Recording of the reprimand
- [36]The Tribunal has no power to make any order as to how long the reprimand of the respondent remains recorded on the Register.[4] That is a decision for the Board.[5] However, there is no prohibition on the Tribunal expressing a view on such matter, provided it is clear that the ultimate determination of such matter remains solely a matter for the Board.
- [37]The respondent seeks that the Tribunal make such a recommendation in this matter. The respondent submits that, had there been a timely investigation and referral of the matter by the applicant, a reprimand would have been made years ago. The inordinate delay by the applicant means that application of an apparent AHPRA policy that, absent a court, tribunal or panel order to the contrary, a reprimand will remain recorded for 5 years,[6] would unduly punish the respondent.
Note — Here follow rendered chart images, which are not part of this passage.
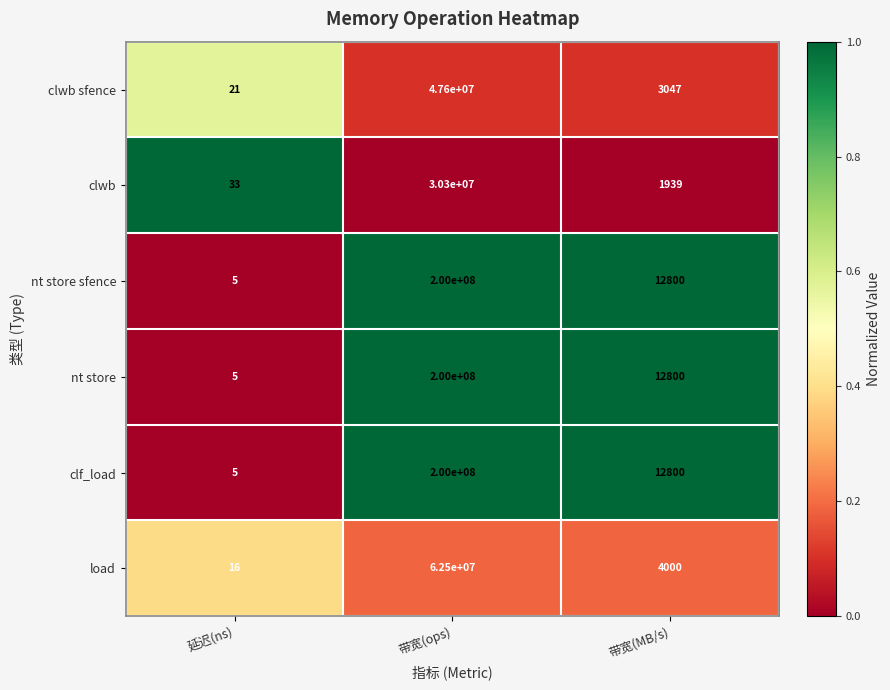

Which label corresponds to the smallest value in the chart?

延迟(ns)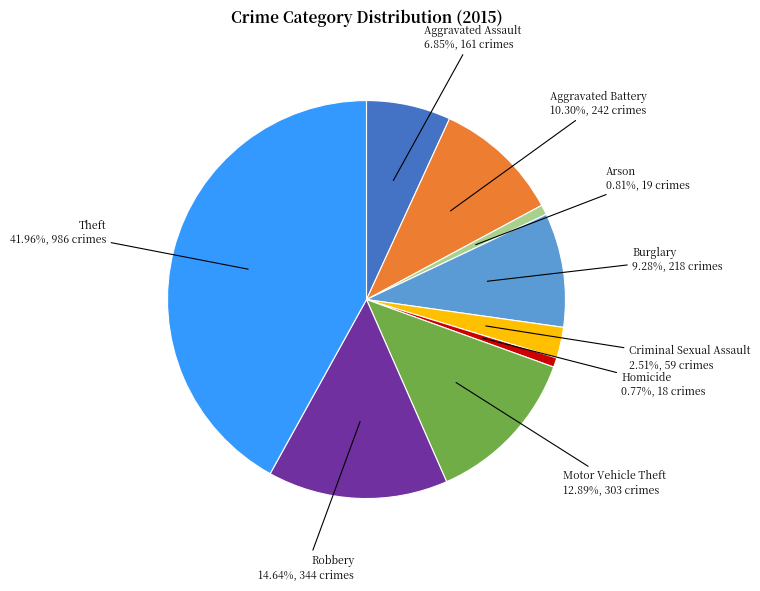

To the nearest percent, what is the difference between the largest and smallest slice percentages?

41%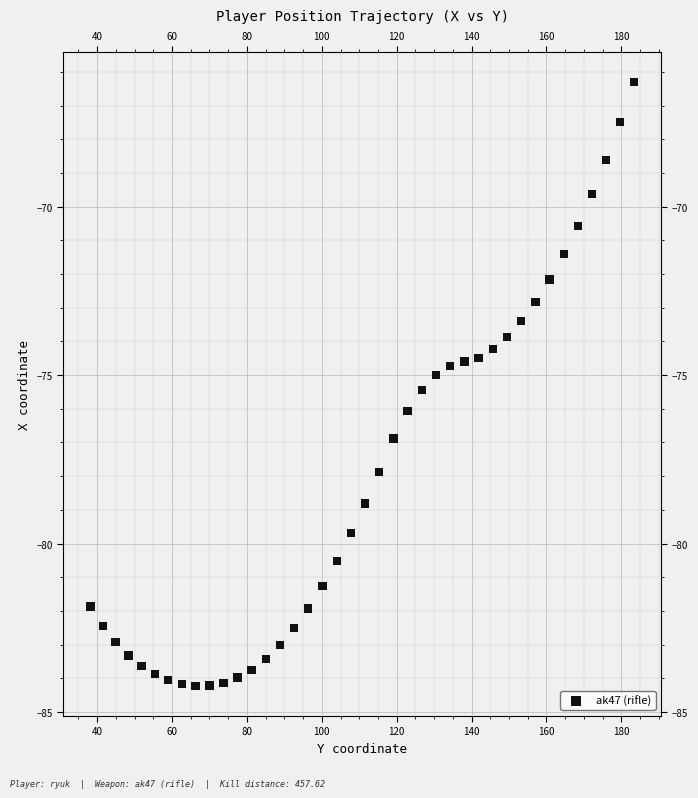

What is the range of X values (max minus min)?

145.2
- [38]I accept those submissions on behalf of the respondent. I have earlier expressed my grave concerns as to the potential unfairness of application of the apparent AHPRA policy[7] and agree that application of such a policy to the respondent would be unfair. I recommend that the Board seriously consider whether it is necessary or appropriate for the reprimand of the respondent to be recorded on the Register for more than two years.
Costs
- [39]The parties agreed that there should be no order for costs and, there being no reason to depart from it, the orders of the Tribunal will reflect the default position pursuant to section 100 of the Queensland Civil and Administrative Tribunal Act 2009 (Qld).
Footnotes
[1](2001) 79 SASR 545 at 553-555.
[2]Legal Services Commissioner v McLeod [2020] QCAT 371 at [31]-[32]; Medical Board of Australia v Martin [2013] QCAT 376 at [91]-[93].
[3][2020] QCAT 163.
[4]Health Ombudsman v Gillespie [2021] QCAT 54.
[5]National Law, s 226(3).
[6]“AHPRA Management Policy – Regulatory Operations Operational Policy: Removal of reprimands from the national register” and see also “Application to remove reprimand from the National Register”, both referred to in Health Ombudsman v Gillespie [2021] QCAT 54.
[7]Health Ombudsman v Gillespie [2021] QCAT 54 at [40]-[41].